Has a Metallica type of beat to it.

Darned if I know.


----------



## maleficent (May 20, 2007)

The only music info I could find on the net is the name of the music composer for the film. Tim Jones. May be a start.


----------



## Annea (Aug 14, 2004)

I did a search on some of the lyrics and 'Slayer' kept popping up, cannot find anything more though


----------



## craban (Jul 22, 2007)

Heh... I like the tune. And after some extensive and rather innovative searching online all I could find were posts from people, (suspiciously named "dead dude"), asking what the title was!
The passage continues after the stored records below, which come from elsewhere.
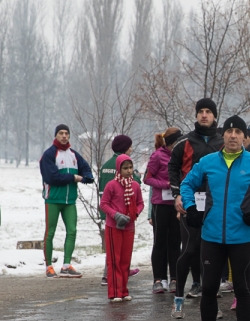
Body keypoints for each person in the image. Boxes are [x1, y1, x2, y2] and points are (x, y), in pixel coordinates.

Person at [181, 116, 250, 321]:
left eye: (238, 132)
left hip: (243, 237)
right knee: (209, 289)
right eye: (229, 131)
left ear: (246, 137)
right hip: (211, 236)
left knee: (243, 290)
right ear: (223, 135)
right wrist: (191, 208)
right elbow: (187, 184)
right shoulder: (208, 162)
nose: (233, 135)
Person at [169, 98, 224, 317]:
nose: (204, 115)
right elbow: (173, 168)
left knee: (211, 252)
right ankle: (178, 299)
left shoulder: (223, 142)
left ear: (214, 116)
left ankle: (211, 301)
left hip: (215, 204)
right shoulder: (184, 142)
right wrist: (177, 195)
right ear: (196, 115)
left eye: (208, 112)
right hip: (190, 202)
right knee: (190, 249)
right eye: (200, 111)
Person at [40, 124, 94, 278]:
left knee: (72, 231)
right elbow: (52, 177)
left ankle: (66, 266)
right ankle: (49, 266)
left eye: (66, 133)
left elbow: (87, 170)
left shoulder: (74, 155)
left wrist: (87, 176)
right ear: (56, 135)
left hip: (70, 201)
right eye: (61, 133)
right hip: (53, 200)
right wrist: (74, 178)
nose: (64, 136)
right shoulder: (49, 155)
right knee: (50, 233)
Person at [100, 154, 144, 302]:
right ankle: (114, 292)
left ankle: (124, 291)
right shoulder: (111, 185)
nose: (129, 171)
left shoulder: (135, 185)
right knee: (114, 260)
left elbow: (140, 203)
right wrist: (116, 215)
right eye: (125, 168)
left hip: (129, 226)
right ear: (118, 169)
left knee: (125, 260)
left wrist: (134, 213)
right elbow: (104, 204)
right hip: (114, 227)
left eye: (130, 167)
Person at [145, 128, 183, 294]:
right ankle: (158, 279)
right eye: (177, 143)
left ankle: (175, 278)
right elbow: (147, 178)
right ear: (169, 143)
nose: (179, 145)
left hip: (176, 203)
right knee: (160, 242)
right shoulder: (157, 156)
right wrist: (165, 184)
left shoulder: (181, 155)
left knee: (175, 242)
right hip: (160, 204)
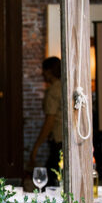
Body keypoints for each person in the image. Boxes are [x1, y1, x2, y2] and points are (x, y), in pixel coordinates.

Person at [28, 56, 62, 185]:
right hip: (65, 139)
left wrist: (36, 147)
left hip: (58, 140)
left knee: (49, 179)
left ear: (49, 71)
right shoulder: (65, 87)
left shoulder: (53, 91)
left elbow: (50, 121)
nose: (42, 73)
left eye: (44, 70)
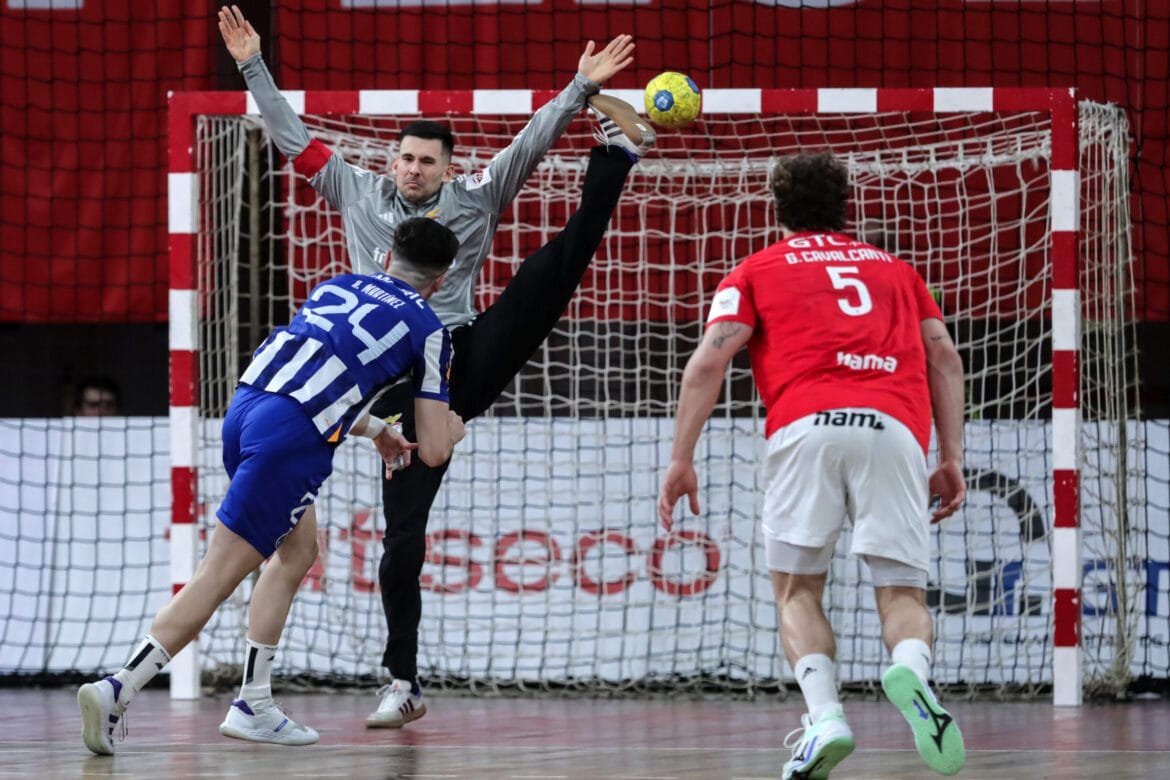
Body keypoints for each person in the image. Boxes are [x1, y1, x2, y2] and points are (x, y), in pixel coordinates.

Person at [217, 6, 655, 728]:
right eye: (406, 158)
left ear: (448, 168)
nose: (414, 169)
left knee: (549, 277)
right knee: (404, 533)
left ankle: (615, 159)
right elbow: (293, 139)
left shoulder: (478, 198)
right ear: (392, 162)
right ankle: (404, 680)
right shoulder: (357, 193)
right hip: (390, 378)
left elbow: (528, 145)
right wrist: (252, 65)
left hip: (462, 351)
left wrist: (578, 90)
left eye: (427, 161)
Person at [77, 218, 466, 755]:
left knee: (299, 548)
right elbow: (434, 449)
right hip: (293, 439)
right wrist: (453, 425)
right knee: (216, 576)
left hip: (246, 410)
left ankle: (254, 701)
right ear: (442, 281)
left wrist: (375, 429)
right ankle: (118, 687)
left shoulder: (336, 285)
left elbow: (318, 376)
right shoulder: (429, 330)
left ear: (386, 256)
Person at [657, 152, 968, 779]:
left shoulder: (753, 271)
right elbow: (945, 358)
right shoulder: (899, 272)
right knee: (902, 592)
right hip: (893, 427)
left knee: (797, 589)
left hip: (806, 427)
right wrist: (952, 455)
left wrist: (681, 458)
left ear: (778, 205)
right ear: (844, 204)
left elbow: (708, 365)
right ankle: (910, 667)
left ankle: (825, 717)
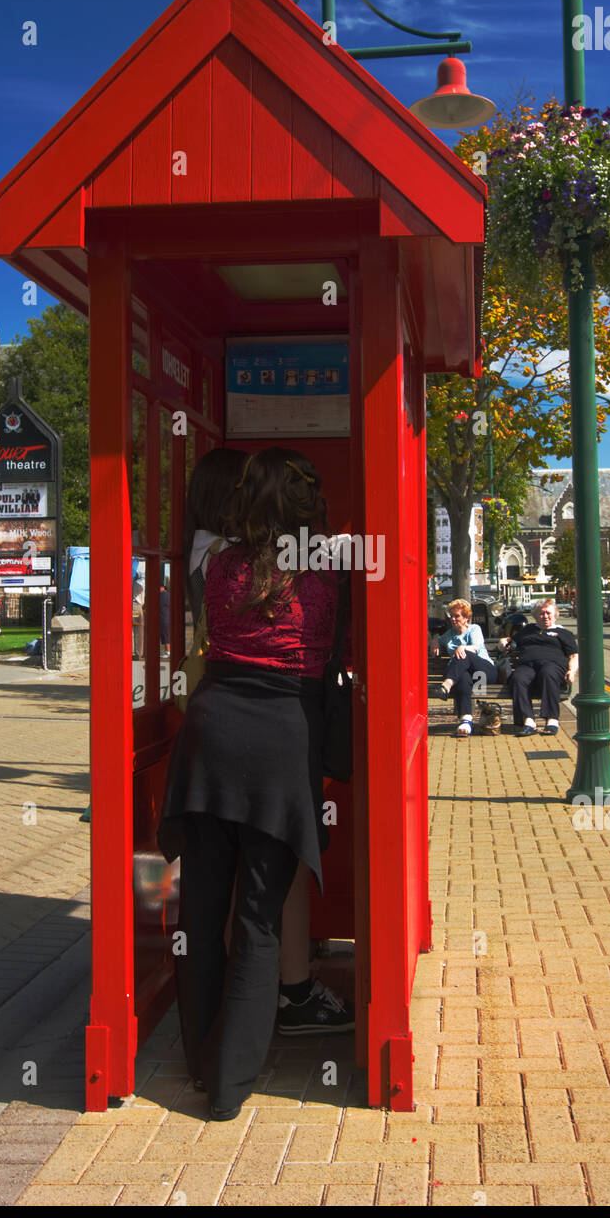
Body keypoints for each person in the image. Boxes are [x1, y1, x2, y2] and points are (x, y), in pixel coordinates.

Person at [158, 448, 349, 1122]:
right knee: (258, 919)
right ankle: (230, 1085)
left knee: (202, 913)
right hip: (280, 740)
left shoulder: (217, 563)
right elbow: (339, 659)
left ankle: (199, 1061)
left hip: (211, 732)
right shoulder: (326, 569)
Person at [500, 598, 578, 736]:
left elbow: (573, 656)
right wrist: (503, 641)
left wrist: (571, 671)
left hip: (553, 666)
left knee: (548, 673)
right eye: (541, 614)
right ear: (536, 616)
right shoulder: (528, 630)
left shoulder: (564, 633)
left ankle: (552, 719)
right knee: (518, 678)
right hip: (528, 665)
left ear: (555, 615)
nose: (545, 616)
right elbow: (510, 642)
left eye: (548, 613)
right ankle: (528, 721)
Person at [431, 598, 499, 737]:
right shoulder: (449, 635)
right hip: (465, 676)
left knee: (464, 654)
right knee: (462, 677)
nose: (453, 619)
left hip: (483, 673)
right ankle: (466, 721)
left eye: (457, 616)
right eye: (452, 616)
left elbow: (475, 648)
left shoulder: (474, 629)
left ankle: (446, 685)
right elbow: (438, 639)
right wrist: (435, 641)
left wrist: (463, 647)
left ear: (466, 617)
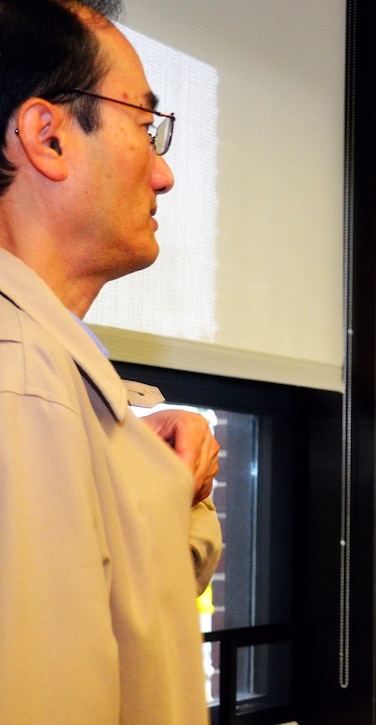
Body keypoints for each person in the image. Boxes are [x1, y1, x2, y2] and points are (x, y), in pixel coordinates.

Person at [0, 0, 222, 720]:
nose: (163, 175)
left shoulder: (46, 360)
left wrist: (165, 477)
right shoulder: (21, 382)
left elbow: (129, 609)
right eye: (144, 127)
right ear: (49, 138)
Sorry, I looked, 'cause I'd like to know as well... but could find nothing. Perhaps the music coordinator Selena Arizanovic could help? Or maybe not, unless she composed the tune or something... hmmm.


----------



## deaddude (Dec 27, 2005)

craban said:


> Heh... I like the tune. And after some extensive and rather innovative searching online all I could find were posts from people, (suspiciously named "dead dude"), asking what the title was!
> 
> Sorry, I looked, 'cause I'd like to know as well... but could find nothing. Perhaps the music coordinator Selena Arizanovic could help? Or maybe not, unless she composed the tune or something... hmmm.


Yeah all those posts were probably from me because my nickname has always been deaddude...
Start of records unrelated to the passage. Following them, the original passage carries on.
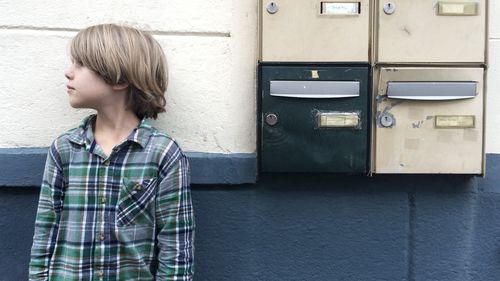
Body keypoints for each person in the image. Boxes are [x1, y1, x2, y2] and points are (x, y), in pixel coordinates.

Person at [28, 23, 195, 280]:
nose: (68, 73)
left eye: (81, 64)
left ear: (119, 79)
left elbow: (176, 248)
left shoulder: (163, 154)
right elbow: (45, 234)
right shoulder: (65, 149)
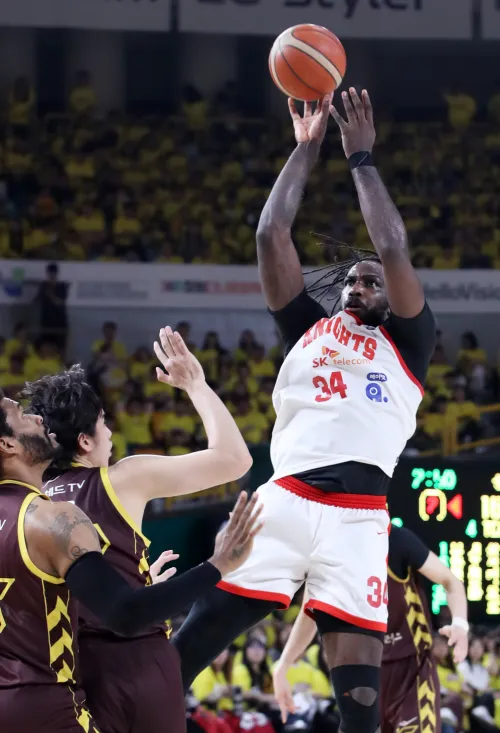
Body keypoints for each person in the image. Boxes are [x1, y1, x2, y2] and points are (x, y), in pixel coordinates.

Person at [173, 88, 437, 733]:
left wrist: (361, 158)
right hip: (285, 502)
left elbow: (393, 249)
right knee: (179, 658)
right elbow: (272, 233)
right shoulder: (307, 330)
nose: (357, 286)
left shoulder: (409, 341)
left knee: (361, 714)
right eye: (350, 281)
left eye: (369, 282)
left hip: (360, 523)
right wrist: (307, 148)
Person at [21, 326, 253, 733]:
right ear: (85, 442)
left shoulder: (31, 503)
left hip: (70, 673)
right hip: (137, 664)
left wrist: (135, 577)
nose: (111, 433)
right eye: (103, 423)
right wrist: (196, 385)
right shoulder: (123, 478)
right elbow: (235, 459)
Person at [272, 525, 468, 733]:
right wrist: (283, 665)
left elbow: (451, 581)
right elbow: (309, 613)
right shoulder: (328, 550)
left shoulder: (395, 539)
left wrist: (460, 625)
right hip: (363, 673)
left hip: (411, 669)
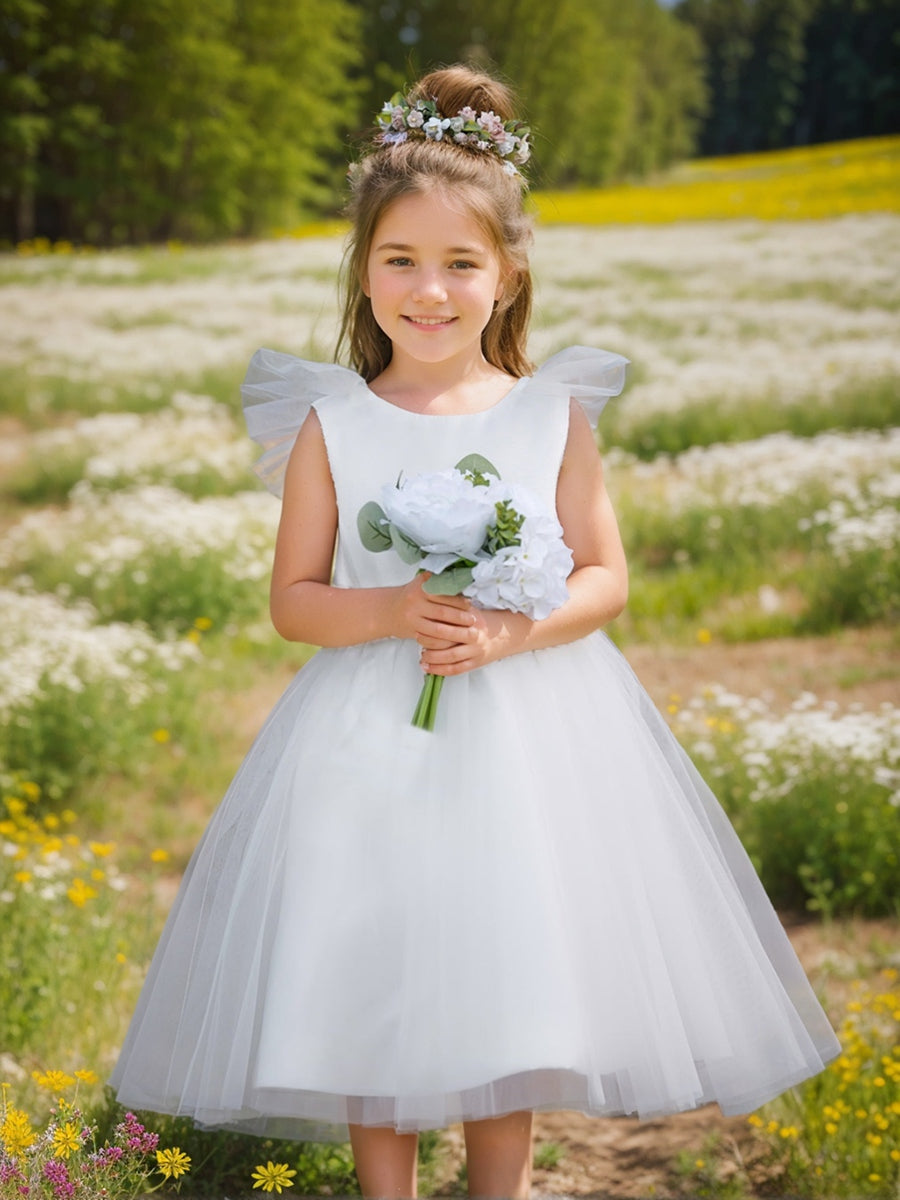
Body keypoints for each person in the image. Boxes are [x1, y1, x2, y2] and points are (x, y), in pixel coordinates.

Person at [110, 65, 840, 1199]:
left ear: (507, 275)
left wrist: (508, 633)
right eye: (400, 260)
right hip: (366, 738)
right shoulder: (333, 421)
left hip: (526, 730)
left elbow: (604, 578)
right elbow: (293, 598)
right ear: (364, 269)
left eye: (460, 263)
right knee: (366, 965)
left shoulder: (549, 411)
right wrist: (395, 609)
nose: (429, 290)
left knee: (512, 970)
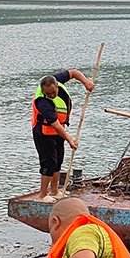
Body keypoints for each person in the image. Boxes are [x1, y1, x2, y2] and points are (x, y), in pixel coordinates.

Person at [31, 70, 94, 202]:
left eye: (54, 92)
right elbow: (56, 125)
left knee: (58, 160)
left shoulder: (55, 80)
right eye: (49, 93)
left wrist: (86, 82)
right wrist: (70, 140)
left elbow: (73, 73)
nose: (52, 95)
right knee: (49, 162)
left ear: (56, 85)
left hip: (58, 132)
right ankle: (42, 195)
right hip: (44, 133)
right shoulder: (42, 102)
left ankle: (55, 191)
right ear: (43, 91)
And just to let everybody know, I finally managed to figure out the deal with this tune...the film's composer supposedly wrote it and then recorded the song all by himself (but I'm still thinking the chick from Lacuna Coil is singing in the background)...


----------



## Misdomt (Oct 26, 2010)

the name of the song is either "not" or "Hush, Little Children" by Timothy Jones. I found it on Youtube. cut and paste the link
YouTube - WICKED LITTLE THINGS


----------



## deaddude (Dec 27, 2005)

misdomt: thanks a whole bunch for posting that dude!!!


----------